- **What to work on**:
Print out every line of text in the records below word for word, leaving out the pictures.

== == ==

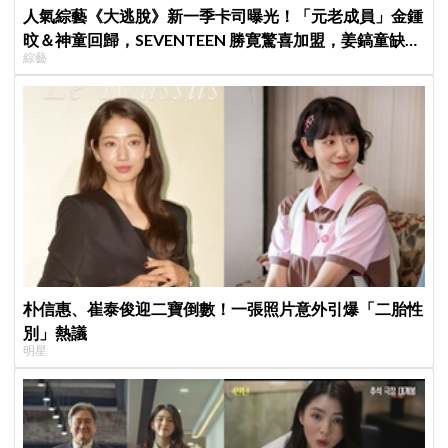
人氣綜藝《大逃脫》新一季卡司曝光！「元老成員」金鍾
旼＆神童回歸，SEVENTEEN 勝寛驚喜加盟，姜鎬童缺席
綜藝
成最大焦點
朴信惠、崔泰俊迎二寶倒數！一張照片意外引爆「二胎性
別」熱議
明星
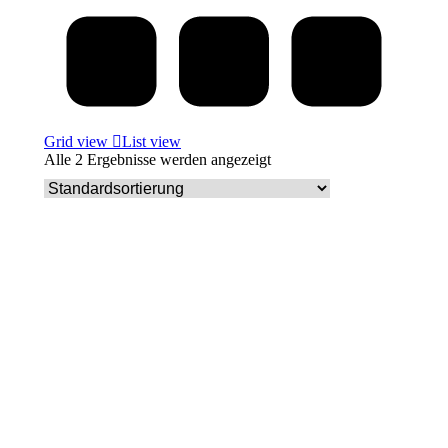
Grid view
List view
Alle 2 Ergebnisse werden angezeigt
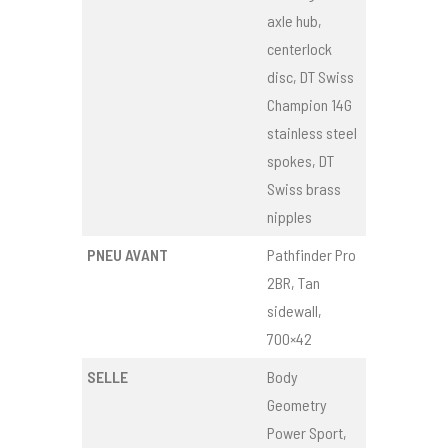
axle hub,
centerlock
disc, DT Swiss
Champion 14G
stainless steel
spokes, DT
Swiss brass
nipples
PNEU AVANT
Pathfinder Pro
2BR, Tan
sidewall,
700×42
SELLE
Body
Geometry
Power Sport,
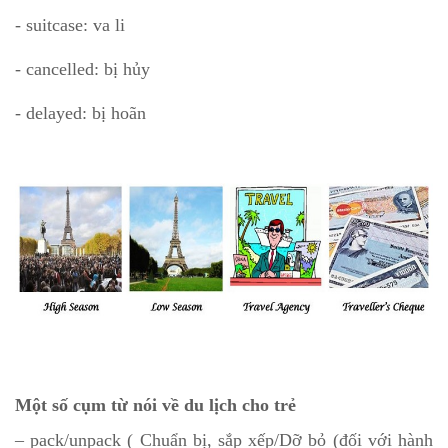
- suitcase: va li
- cancelled: bị hủy
- delayed: bị hoãn
Một số cụm từ nói về du lịch cho trẻ
– pack/unpack ( Chuẩn bị, sắp xếp/Dỡ bỏ (đối với hành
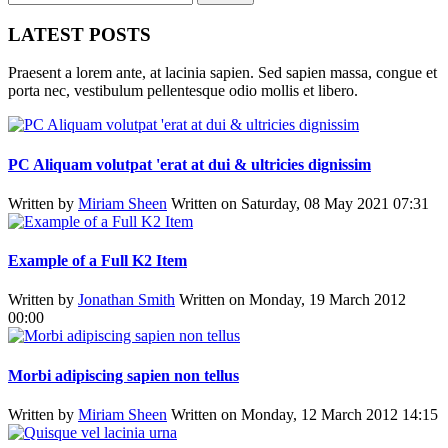
LATEST POSTS
Praesent a lorem ante, at lacinia sapien. Sed sapien massa, congue et
porta nec, vestibulum pellentesque odio mollis et libero.
PC Aliquam volutpat 'erat at dui & ultricies dignissim
Written by
Miriam Sheen
Written on Saturday, 08 May 2021 07:31
Example of a Full K2 Item
Written by
Jonathan Smith
Written on Monday, 19 March 2012
00:00
Morbi adipiscing sapien non tellus
Written by
Miriam Sheen
Written on Monday, 12 March 2012 14:15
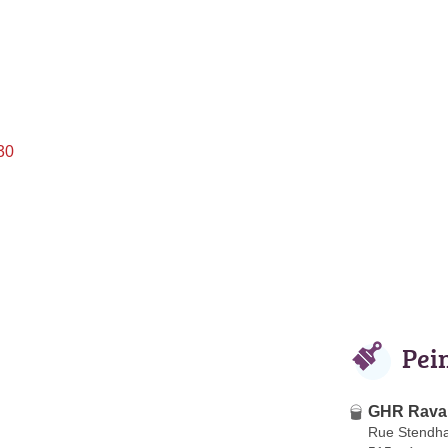
30
Pei
GHR Rava
Rue Stendha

== == ==

- **Response**:
人氣綜藝《大逃脫》新一季卡司曝光！「元老成員」金鍾
旼＆神童回歸，SEVENTEEN 勝寛驚喜加盟，姜鎬童缺席
綜藝
成最大焦點
朴信惠、崔泰俊迎二寶倒數！一張照片意外引爆「二胎性
別」熱議
明星
Grid view
List view
Alle 2 Ergebnisse werden angezeigt
axle hub,
centerlock
disc, DT Swiss
Champion 14G
stainless steel
spokes, DT
Swiss brass
nipples
PNEU AVANT
Pathfinder Pro
2BR, Tan
sidewall,
700×42
SELLE
Body
Geometry
Power Sport,
- suitcase: va li
- cancelled: bị hủy
- delayed: bị hoãn
Một số cụm từ nói về du lịch cho trẻ
– pack/unpack ( Chuẩn bị, sắp xếp/Dỡ bỏ (đối với hành
LATEST POSTS
Praesent a lorem ante, at lacinia sapien. Sed sapien massa, congue et
porta nec, vestibulum pellentesque odio mollis et libero.
PC Aliquam volutpat 'erat at dui & ultricies dignissim
Written by
Miriam Sheen
Written on Saturday, 08 May 2021 07:31
Example of a Full K2 Item
Written by
Jonathan Smith
Written on Monday, 19 March 2012
00:00
Morbi adipiscing sapien non tellus
Written by
Miriam Sheen
Written on Monday, 12 March 2012 14:15
30
Pei
GHR Rava
Rue Stendha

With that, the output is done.